Fortunately for TRS, a Critical Chain**** course had been
developed by the National Productivity Institute and all
members of the TRS team were put through it. Everyone began
to understand the meaning of “finite capacity”
– the ‘chain’ of the project was only
as strong as its weakest link, and this usually related
to having the right number of skills in the right place
at the right time.
A branch manager for TRS noted; “We finally had some
clear visibility into what could and could not be done with
the resources we had available. We were able to allocate
our people far more wisely and broke out of the habit of
reacting to what seemed urgent, instead of focusing on what
we knew to be important. By using buffer management, we
were able to show all stakeholders in the project, including
all the other contractors working on the refurbishment of
the store, where the bottlenecks were, and how we all had
to support each other in order to remove these bottlenecks,
if we were to achieve the goal of delivering the project
in a shorter lead-time. I liken our first time out with
TOC and Critical Chain as being similar to the first time
you manage to ride a bicycle – a bit wobbly, but a
whole lot better and faster than walking!”

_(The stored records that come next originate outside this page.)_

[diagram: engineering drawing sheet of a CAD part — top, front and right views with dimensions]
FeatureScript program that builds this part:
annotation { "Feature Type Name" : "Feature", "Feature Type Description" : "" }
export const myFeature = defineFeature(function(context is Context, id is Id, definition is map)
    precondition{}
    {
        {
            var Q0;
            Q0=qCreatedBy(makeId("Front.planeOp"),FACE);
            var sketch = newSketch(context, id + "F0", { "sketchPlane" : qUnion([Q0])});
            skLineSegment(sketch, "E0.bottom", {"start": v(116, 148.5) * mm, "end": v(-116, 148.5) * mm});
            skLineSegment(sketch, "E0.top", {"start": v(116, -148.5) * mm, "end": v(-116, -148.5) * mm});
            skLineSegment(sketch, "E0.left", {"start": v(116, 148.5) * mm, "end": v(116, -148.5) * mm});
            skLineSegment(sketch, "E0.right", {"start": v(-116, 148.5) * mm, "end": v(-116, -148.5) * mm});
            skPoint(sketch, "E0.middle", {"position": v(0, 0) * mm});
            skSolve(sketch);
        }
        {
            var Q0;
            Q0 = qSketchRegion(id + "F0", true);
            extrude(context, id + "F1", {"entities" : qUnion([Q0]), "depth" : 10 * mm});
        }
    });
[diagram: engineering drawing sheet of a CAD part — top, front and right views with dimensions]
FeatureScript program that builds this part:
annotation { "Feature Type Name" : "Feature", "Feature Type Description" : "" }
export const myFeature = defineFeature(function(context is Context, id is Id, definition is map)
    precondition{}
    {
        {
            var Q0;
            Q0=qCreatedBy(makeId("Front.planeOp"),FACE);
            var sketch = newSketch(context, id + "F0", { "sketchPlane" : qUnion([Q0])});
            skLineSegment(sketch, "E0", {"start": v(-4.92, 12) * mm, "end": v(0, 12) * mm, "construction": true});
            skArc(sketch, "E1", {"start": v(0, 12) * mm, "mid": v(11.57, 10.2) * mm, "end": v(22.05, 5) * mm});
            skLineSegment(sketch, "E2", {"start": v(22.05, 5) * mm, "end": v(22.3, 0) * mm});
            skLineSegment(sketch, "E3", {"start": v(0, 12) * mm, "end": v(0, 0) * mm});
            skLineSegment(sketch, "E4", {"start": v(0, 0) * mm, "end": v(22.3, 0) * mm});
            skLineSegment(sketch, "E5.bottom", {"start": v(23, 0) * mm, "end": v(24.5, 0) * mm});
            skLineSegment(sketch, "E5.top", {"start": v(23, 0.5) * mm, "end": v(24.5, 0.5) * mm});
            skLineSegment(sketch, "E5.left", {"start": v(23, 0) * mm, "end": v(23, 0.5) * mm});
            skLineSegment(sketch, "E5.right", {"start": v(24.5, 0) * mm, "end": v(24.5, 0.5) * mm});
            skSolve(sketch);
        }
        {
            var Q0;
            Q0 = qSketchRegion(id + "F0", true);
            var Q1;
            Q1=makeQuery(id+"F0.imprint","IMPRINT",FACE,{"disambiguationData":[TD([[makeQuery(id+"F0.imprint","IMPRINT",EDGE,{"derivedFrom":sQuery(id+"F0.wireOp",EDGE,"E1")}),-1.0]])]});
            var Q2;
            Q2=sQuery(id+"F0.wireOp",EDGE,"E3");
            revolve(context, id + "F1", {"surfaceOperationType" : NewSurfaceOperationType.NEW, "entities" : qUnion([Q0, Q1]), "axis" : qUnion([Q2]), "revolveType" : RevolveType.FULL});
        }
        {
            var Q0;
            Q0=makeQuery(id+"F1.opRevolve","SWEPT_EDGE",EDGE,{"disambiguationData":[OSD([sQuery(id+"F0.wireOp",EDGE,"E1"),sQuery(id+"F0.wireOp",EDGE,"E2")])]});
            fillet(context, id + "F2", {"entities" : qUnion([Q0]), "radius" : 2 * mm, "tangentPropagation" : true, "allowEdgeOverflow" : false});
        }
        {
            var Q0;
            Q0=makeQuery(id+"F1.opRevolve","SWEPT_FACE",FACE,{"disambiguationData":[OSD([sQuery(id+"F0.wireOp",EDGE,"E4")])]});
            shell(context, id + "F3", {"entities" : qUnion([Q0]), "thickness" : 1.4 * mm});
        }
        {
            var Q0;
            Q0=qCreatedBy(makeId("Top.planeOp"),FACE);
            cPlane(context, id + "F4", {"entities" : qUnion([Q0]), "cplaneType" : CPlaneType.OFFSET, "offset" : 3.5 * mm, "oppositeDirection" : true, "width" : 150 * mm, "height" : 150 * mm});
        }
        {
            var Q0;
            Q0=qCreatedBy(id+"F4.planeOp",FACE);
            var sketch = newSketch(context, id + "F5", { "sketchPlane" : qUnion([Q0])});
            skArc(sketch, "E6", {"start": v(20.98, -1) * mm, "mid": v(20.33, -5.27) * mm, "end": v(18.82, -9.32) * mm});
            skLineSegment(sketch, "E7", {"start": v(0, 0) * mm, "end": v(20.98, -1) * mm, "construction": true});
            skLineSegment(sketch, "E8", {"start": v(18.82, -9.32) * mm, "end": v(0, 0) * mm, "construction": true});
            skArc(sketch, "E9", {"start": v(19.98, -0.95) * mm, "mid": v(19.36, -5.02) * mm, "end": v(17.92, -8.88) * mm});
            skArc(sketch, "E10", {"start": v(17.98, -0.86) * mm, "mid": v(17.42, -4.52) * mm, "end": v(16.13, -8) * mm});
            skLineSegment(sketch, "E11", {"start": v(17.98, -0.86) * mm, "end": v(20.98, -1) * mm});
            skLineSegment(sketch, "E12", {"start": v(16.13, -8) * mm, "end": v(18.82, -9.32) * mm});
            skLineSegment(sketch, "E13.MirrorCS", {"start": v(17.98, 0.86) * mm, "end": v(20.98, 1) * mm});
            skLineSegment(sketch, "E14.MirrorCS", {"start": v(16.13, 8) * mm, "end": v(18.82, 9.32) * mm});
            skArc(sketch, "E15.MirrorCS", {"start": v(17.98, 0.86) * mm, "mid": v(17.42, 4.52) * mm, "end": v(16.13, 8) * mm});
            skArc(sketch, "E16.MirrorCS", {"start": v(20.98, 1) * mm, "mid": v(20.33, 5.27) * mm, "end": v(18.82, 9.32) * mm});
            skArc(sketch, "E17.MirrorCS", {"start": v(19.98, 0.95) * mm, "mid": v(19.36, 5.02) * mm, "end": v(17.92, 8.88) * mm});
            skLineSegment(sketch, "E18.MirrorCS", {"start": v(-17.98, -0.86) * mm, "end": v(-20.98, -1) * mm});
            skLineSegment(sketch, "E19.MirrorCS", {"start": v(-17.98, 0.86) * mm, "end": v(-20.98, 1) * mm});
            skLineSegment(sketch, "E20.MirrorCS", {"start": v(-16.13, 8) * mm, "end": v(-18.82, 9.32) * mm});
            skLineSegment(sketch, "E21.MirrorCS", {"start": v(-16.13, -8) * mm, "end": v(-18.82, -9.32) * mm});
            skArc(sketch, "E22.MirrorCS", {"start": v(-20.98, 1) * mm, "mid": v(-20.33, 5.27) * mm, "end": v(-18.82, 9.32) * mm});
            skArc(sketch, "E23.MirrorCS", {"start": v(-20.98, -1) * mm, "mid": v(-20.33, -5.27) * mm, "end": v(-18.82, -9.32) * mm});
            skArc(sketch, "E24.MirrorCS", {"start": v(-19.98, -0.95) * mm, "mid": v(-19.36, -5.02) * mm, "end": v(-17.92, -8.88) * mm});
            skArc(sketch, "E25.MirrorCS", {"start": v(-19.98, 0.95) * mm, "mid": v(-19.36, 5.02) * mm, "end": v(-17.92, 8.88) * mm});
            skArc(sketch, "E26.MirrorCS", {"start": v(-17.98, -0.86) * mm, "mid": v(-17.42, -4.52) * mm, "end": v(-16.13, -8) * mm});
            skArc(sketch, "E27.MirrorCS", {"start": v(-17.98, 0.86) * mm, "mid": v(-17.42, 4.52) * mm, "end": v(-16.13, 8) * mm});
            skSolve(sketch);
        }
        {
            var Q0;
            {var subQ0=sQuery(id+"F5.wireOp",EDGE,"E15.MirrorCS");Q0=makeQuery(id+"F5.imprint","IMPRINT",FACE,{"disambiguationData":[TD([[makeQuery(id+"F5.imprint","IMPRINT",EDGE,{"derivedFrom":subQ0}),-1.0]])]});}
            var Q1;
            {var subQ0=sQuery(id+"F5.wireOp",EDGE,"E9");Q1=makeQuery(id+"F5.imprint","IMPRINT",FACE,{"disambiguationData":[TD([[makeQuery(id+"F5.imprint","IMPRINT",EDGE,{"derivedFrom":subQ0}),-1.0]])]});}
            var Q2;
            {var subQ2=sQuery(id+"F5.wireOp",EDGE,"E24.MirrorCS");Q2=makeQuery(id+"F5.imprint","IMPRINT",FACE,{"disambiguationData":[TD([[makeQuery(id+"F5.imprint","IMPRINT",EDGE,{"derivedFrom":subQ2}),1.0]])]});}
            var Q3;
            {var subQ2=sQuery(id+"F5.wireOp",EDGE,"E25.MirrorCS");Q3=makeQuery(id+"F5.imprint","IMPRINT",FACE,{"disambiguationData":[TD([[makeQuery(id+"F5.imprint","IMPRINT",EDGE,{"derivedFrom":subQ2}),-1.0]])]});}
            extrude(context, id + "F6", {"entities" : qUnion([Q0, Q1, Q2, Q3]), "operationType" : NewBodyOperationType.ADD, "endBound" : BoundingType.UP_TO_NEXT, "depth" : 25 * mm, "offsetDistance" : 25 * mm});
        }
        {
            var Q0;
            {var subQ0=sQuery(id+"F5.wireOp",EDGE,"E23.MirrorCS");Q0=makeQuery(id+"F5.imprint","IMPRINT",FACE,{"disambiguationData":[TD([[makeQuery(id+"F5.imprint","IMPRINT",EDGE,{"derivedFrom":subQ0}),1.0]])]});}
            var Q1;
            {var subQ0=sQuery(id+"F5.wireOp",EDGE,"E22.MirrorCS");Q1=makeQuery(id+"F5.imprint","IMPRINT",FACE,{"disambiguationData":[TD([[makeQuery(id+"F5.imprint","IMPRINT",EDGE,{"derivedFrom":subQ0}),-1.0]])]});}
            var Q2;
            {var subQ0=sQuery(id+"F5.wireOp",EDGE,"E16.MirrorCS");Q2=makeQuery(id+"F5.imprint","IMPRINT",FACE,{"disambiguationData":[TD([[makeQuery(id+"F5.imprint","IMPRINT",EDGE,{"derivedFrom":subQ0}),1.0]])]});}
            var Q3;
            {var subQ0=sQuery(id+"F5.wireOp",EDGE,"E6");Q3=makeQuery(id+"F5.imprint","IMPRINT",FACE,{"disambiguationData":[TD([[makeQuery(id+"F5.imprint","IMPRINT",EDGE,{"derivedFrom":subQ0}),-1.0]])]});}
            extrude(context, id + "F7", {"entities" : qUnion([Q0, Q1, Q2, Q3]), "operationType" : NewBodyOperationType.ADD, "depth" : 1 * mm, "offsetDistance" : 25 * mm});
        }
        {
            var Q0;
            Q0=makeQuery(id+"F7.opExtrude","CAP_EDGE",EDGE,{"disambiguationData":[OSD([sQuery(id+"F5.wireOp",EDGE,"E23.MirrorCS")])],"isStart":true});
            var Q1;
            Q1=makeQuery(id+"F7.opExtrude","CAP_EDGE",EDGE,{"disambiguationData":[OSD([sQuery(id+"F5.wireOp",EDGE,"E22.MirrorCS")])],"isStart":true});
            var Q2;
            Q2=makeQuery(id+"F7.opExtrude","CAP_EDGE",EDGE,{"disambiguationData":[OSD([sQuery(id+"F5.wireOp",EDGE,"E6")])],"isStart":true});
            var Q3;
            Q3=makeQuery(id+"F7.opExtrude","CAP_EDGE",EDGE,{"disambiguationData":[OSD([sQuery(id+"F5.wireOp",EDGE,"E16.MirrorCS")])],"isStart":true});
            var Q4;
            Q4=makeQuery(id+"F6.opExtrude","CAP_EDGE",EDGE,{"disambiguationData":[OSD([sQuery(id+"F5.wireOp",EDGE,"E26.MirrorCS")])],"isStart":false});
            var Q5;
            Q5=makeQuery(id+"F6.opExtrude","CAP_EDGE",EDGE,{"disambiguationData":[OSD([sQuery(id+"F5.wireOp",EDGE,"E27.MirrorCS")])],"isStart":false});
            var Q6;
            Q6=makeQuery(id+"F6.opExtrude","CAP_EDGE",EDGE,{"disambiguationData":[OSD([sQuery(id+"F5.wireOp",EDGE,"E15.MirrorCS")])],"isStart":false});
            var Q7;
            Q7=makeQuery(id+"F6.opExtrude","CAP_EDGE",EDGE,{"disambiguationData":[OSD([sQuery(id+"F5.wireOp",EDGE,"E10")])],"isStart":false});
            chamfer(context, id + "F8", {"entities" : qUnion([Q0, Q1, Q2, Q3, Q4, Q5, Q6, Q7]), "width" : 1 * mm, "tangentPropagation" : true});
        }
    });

Hodes concludes: “ We are now very interested in
pursuing the Critical Chain multi-project solution. We have
seen the benefit of using constraint based management principles
in an isolated environment, but as an organisation we are
really interested in leveraging our resource pool across
all the projects we run concurrently – sometimes as
many as twenty or thirty at a time. We now know that efficient
use of individual resources is not the same thing as the
effective use of critically constrained resources and have
changed our measures to incorporate the ideas of Throughput
Accounting so that it reinforces the behaviours we are calling
for. We see the productivity gain we have achieved as being
the single biggest competitive weapon in our armoury and
the really good thing about it is that whilst achieving
our result, everyone is working less!”